Welfare and Behaviour

Pets and the monkeypox virus: what pet owners need to know

A recent report has identified human-dog transmission of monkeypox, so it is important for pet owners to take precautions to reduce the risk of transmission to animals and avoid causing undue stress on pets or people. 

Currently, there is no evidence that animals play a significant role in spreading the virus. However, as leading organisations such as the OIE continue to monitor the situation, experts advise owners to take the following steps:  

1. Consider removing the pet from household if you are certain the animal has not been exposed to the virus.  

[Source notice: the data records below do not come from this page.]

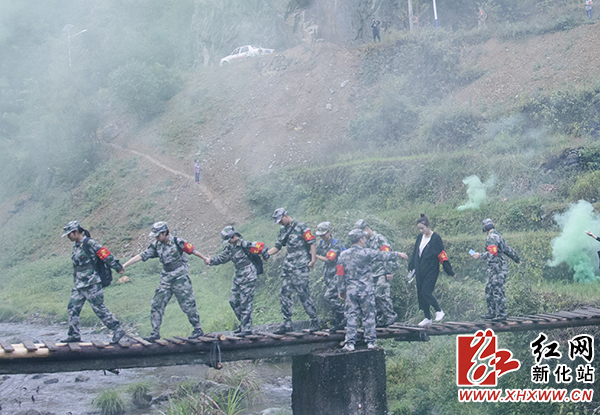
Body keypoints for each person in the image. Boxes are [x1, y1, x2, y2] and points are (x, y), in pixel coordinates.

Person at [121, 222, 208, 341]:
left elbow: (192, 250)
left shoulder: (177, 242)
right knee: (156, 303)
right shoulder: (157, 245)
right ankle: (155, 333)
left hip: (180, 278)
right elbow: (142, 256)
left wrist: (205, 258)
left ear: (164, 232)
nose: (156, 238)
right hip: (166, 279)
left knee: (188, 304)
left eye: (158, 235)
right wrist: (125, 265)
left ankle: (198, 329)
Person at [337, 229, 407, 351]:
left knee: (351, 316)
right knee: (368, 315)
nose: (365, 240)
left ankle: (350, 343)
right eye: (363, 239)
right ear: (360, 239)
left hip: (351, 290)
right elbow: (383, 255)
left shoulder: (343, 255)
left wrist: (341, 290)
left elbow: (340, 273)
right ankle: (370, 341)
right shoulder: (366, 253)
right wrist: (398, 254)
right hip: (366, 290)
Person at [61, 221, 126, 343]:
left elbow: (105, 254)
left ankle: (117, 330)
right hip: (79, 284)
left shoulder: (89, 243)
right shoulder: (76, 245)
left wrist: (117, 267)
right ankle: (74, 335)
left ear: (75, 232)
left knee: (99, 308)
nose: (68, 237)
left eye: (69, 234)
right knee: (72, 308)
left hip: (91, 283)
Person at [205, 226, 270, 336]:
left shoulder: (244, 245)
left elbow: (262, 247)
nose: (229, 242)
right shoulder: (230, 248)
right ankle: (244, 324)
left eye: (229, 239)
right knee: (233, 301)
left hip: (248, 275)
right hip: (238, 276)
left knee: (245, 302)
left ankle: (247, 328)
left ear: (234, 236)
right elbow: (222, 258)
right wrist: (210, 261)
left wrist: (266, 255)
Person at [267, 208, 320, 334]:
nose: (280, 223)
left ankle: (314, 320)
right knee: (284, 294)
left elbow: (312, 242)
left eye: (281, 220)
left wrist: (312, 260)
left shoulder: (301, 227)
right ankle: (287, 323)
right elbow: (277, 247)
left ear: (286, 215)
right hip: (288, 266)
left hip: (301, 266)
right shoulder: (282, 230)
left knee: (303, 294)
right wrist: (266, 254)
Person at [408, 214, 456, 327]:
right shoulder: (420, 237)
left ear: (428, 226)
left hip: (431, 270)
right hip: (420, 271)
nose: (421, 231)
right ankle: (427, 317)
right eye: (419, 229)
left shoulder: (435, 239)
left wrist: (449, 271)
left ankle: (439, 311)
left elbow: (442, 255)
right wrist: (411, 267)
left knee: (426, 291)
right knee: (421, 293)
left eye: (422, 228)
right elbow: (415, 253)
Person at [470, 219, 521, 321]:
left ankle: (501, 315)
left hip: (497, 268)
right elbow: (507, 249)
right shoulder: (498, 236)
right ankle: (492, 313)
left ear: (484, 228)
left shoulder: (491, 238)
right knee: (489, 289)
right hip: (497, 268)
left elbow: (492, 254)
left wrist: (480, 256)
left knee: (497, 291)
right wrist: (516, 259)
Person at [355, 219, 397, 327]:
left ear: (367, 228)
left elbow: (387, 254)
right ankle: (381, 319)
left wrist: (388, 271)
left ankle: (390, 316)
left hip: (382, 271)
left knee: (381, 295)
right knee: (373, 296)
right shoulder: (366, 242)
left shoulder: (379, 239)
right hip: (372, 273)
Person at [314, 221, 346, 332]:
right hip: (328, 275)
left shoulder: (335, 243)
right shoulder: (322, 243)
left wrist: (314, 255)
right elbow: (315, 250)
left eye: (323, 234)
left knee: (328, 297)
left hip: (338, 274)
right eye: (320, 235)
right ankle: (338, 322)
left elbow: (328, 259)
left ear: (329, 232)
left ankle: (345, 313)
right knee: (332, 299)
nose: (322, 236)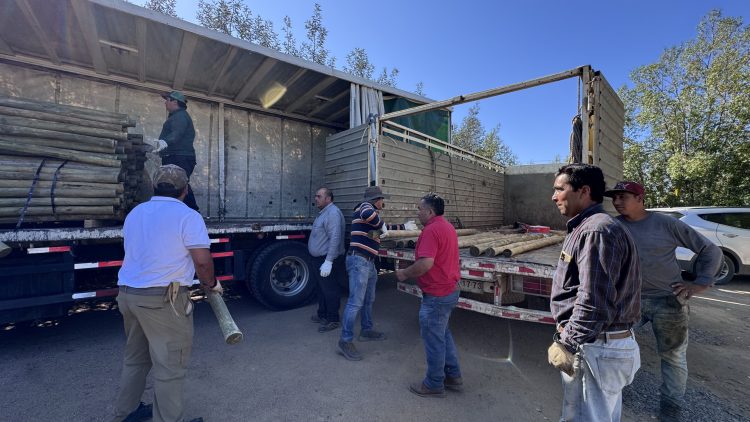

2. Keep the pet in the house and use strict isolation measures:  

  • Contact with skin lesions probably poses the biggest risk, but other types of contact must also be considered. The degree of risk from aerosol transmission is still unknown. 

  • If there are uninfected (or not known to be infected) people in the household, they should be the animal’s primary caregiver. 

  • Keep the pet away from skin lesions. 

  • Keep skin lesions covered, whenever possible. 

  • Limit contact with the pet as much as possible. 

  • Keep the pet in a separate room as much as possible (being practical and considering the pet’s welfare) 

  • Keep the pet away from bandages, clothing or other materials that have come into contact with the skin, especially skin lesions. 

  • Don’t let the pet on furniture that people use. 

  • Limit the amount of time in the same airspace. 

  • Don’t let the pet sleep in the same bedroom as people. 

  • Practice good hand hygiene, especially before any animal contact and contact with things like food and water bowls. 

  • Maximise ventilation in the house and if possible, have a HEPA filter running in areas where infected people tend to spend time (especially in the pet is in the same area). 


3. Make sure to practice these measures until you are no longer infectious, which is often after 21 days.

Speak to your veterinarian about this timeline to reduce your pet’s risk of getting infected.